Let $A$ be a $(0,1)$-matrix where no row or column is a zero vector, and consider the following optimization programs \begin{align}(1):\min&\quad y\cdot1\\\text{s.t.}&\quad yA\ge w\\&\quad y\ge0\\(2):\max&\quad w\cdot x\\\text{s.t.}&\quad Ax\le 1\\&\quad x\ge0\end{align} where $1$ denotes the vector $\begin{pmatrix}1&\cdots&1\end{pmatrix}^\top$.
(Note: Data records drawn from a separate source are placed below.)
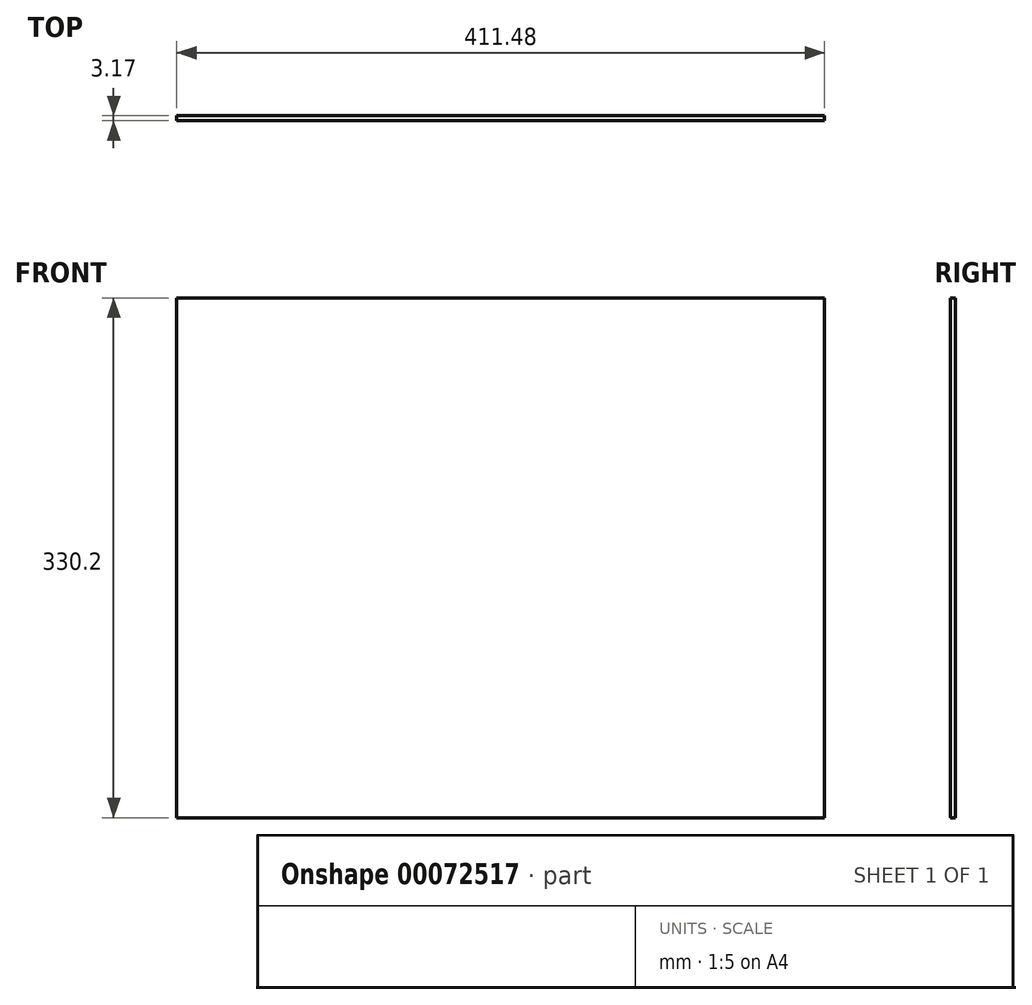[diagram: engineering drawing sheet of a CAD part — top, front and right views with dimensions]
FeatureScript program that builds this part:
annotation { "Feature Type Name" : "Feature", "Feature Type Description" : "" }
export const myFeature = defineFeature(function(context is Context, id is Id, definition is map)
    precondition{}
    {
        {
            var Q0;
            Q0=qCreatedBy(makeId("Front.planeOp"),FACE);
            var sketch = newSketch(context, id + "F0", { "sketchPlane" : qUnion([Q0])});
            skLineSegment(sketch, "E0.bottom", {"start": v(-144.93, 181.04) * mm, "end": v(266.55, 181.04) * mm});
            skLineSegment(sketch, "E0.top", {"start": v(-144.93, -149.16) * mm, "end": v(266.55, -149.16) * mm});
            skLineSegment(sketch, "E0.left", {"start": v(-144.93, 181.04) * mm, "end": v(-144.93, -149.16) * mm});
            skLineSegment(sketch, "E0.right", {"start": v(266.55, 181.04) * mm, "end": v(266.55, -149.16) * mm});
            skSolve(sketch);
        }
        {
            var Q0;
            Q0 = qSketchRegion(id + "F0", true);
            extrude(context, id + "F1", {"entities" : qUnion([Q0]), "depth" : 3.17 * mm});
        }
    });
It is well-known that if $x,y$ run through non-negative real vectors, the min-max has a common optimum (strong duality of linear programming). However, this might not be true for other types of problems like integer programming.
I was able to find some sufficient conditions for the question to be true. For example:
- If $A$ is totally unimodular; that is, if and only if $\det S\in\{−1, 0, 1\}$ for all square submatrices $S$ (not necessarily formed from contiguous rows or columns).
- If $A$ is balanced; that is, if $A$ contains no square submatrix of odd order whose row and column sums are all two.
- If $A$ is totally balanced; that is, if $A$ contains no square submatrix having no repeated columns and its row and column sums are all two.
Question: Is there a necessary condition for which min-max holds for all (or some) integer programs?